After SkyTrain overdose, Port Moody woman wants to train teens to save lives

Chloe Goodison, an SFU student from Port Moody, examines a bottle of Naloxone.. She's prepared a program in conjunction with School District 43 to teach high school student to recognize the signs of an overdose and administer the antidote.
SFU student Chloe Goodison, who's from Port Moody, says high school students should be trained to properly administer Naloxone as an overdose antidote. She's working with School District 43 to implement a training program for them.

Chloe Goodison was 16 when she saw her first overdose. 

She was aboard a SkyTrain travelling from Coquitlam to Port Moody when she spotted a young woman looking ill and confused. Suddenly, the woman collapsed onto her lap.

In shock, Goodison called 911. It was only later when she learned the woman had suffered an overdose.

“I had zero idea of what was going on. For all I knew she had fainted — that bothered me,” she said. “I had no idea that (overdosing from illicit drugs) was so prevalent in B.C. and I didn’t know how to help or what was happening.”

The trauma of that moment, and the helplessness she remembers feeling, spurred the young woman to understand what led to that near deadly encounter and how she might be able to cope should it ever happen again. 

While at high school, Goodison said she never learned about B.C.’s overdose crisis — even though 106 people have died of an overdose in Coquitlam since drug deaths started to spike in 2016, nor did she learn about the lifesaving Naloxone, which is available to people who do online training.

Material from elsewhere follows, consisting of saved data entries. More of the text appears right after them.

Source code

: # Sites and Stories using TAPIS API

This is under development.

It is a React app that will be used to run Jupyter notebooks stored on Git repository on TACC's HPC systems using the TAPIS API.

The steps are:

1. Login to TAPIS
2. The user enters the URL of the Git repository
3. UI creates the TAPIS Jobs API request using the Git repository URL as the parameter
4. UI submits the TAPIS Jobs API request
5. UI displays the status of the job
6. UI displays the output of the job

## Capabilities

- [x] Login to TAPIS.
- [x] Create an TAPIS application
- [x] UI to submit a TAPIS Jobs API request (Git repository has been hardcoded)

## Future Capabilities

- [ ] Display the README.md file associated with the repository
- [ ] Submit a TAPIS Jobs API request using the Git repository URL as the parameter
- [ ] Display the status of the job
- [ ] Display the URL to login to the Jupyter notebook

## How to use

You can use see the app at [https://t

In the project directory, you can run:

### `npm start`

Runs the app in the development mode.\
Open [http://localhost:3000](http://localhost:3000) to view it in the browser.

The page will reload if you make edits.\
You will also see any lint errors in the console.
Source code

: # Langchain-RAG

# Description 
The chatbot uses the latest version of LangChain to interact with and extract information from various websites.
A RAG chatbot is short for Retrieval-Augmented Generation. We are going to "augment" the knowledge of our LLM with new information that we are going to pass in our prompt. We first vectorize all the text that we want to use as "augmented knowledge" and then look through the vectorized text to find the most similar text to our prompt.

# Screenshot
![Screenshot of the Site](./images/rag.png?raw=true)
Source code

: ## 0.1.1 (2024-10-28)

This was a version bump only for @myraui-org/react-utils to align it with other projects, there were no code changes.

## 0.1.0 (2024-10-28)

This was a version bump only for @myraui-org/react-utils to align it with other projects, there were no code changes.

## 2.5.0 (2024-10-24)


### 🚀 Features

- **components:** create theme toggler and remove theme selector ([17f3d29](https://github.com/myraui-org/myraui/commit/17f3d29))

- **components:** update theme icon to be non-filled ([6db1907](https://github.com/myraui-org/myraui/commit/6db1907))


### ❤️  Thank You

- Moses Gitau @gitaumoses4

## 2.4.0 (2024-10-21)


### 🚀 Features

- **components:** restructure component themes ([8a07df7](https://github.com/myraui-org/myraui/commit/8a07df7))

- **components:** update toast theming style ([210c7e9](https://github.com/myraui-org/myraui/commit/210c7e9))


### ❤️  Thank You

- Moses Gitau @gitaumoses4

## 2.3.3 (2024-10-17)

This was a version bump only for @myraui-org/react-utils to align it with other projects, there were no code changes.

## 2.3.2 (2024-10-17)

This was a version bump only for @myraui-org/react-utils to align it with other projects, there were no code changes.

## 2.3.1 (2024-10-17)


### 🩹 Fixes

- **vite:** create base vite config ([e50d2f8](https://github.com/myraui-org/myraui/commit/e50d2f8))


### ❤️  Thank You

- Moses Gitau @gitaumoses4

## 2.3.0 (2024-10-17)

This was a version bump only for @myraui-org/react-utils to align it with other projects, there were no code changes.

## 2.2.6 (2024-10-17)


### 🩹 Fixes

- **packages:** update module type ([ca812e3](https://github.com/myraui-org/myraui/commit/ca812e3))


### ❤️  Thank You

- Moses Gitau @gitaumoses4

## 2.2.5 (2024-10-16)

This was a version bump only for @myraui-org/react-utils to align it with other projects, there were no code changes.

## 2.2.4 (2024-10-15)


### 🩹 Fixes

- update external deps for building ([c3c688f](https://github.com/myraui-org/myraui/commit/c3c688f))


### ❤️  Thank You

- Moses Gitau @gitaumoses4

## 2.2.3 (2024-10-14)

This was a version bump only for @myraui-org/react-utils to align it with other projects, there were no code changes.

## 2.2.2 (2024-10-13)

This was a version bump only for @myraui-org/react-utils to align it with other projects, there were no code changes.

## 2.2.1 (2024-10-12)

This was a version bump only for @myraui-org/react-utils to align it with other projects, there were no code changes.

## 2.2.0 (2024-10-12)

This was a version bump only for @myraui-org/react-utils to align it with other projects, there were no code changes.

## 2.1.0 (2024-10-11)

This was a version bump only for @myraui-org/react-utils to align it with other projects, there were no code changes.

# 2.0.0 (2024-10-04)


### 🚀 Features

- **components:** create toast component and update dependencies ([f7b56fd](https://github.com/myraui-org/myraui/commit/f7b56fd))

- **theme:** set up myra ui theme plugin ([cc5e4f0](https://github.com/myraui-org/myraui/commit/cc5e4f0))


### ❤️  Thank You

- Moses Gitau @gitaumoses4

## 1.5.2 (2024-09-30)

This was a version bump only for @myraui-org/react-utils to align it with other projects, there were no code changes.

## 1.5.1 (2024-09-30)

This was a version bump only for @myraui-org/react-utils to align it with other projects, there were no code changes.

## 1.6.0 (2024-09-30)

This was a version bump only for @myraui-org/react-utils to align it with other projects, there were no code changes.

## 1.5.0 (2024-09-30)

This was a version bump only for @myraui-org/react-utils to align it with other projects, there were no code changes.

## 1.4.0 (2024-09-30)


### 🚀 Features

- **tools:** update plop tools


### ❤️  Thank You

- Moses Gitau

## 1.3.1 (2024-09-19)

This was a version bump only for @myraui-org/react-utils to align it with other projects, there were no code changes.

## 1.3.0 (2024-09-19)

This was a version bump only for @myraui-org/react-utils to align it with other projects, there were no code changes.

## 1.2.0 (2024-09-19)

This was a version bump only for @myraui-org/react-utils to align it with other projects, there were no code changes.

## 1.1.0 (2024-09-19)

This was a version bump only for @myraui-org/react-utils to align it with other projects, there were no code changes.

After her experience on SkyTrain, Goodison trained in the use of Naloxone and carries a kit with her where ever she goes. Now a health sciences student at Simon Fraser University, Goodison is looking to share what she has learned with other people.

“Considering B.C. has been in a declared overdose crisis for five years, it’s problematic to think young people entering the world aren’t learning about overdoses and how to keep people safe,” said Goodison.

Many are likely to come across an overdose at one time or another — be it a loved one, a work colleague or a friend at a party and Naloxone training could help them save a life, she said. She’d like to see more youth get training so they can identify an overdose and deal with it if one happens in front of them.

To make that happen Goodison has created a Fraser Health-approved training module she will use to instruct volunteer trainers so they can educate high school students in Coquitlam, Port Coquitlam and Port Moody schools.

In addition to Fraser Health’s approval, Goodison has received support and interest from teachers and administrators in School District 43, and with a $3,000 grant she won for the 2020 SFU Student Community Engagement Competition, she hopes to start that training soon.

Goodison is looking to recruit a NaloxHome team of 18- to 25-year-olds from across the Tri-Cities. 

The training team members will receive includes: 

• information on B.C. overdose statistics;

• an overview of the Good Samaritan Overdose Law, which stipulates how someone who calls 911 to report a drug overdose can't be charged for drug possession in connection with the incident;

• how to recognize the signs and symptoms of an overdose and how they differ from other medical emergencies;

• information about the toxic drug supply;

• how to treat an overdose with Naloxone, including training on what it is, how it is injected, where and how to get it and how to refill it once used.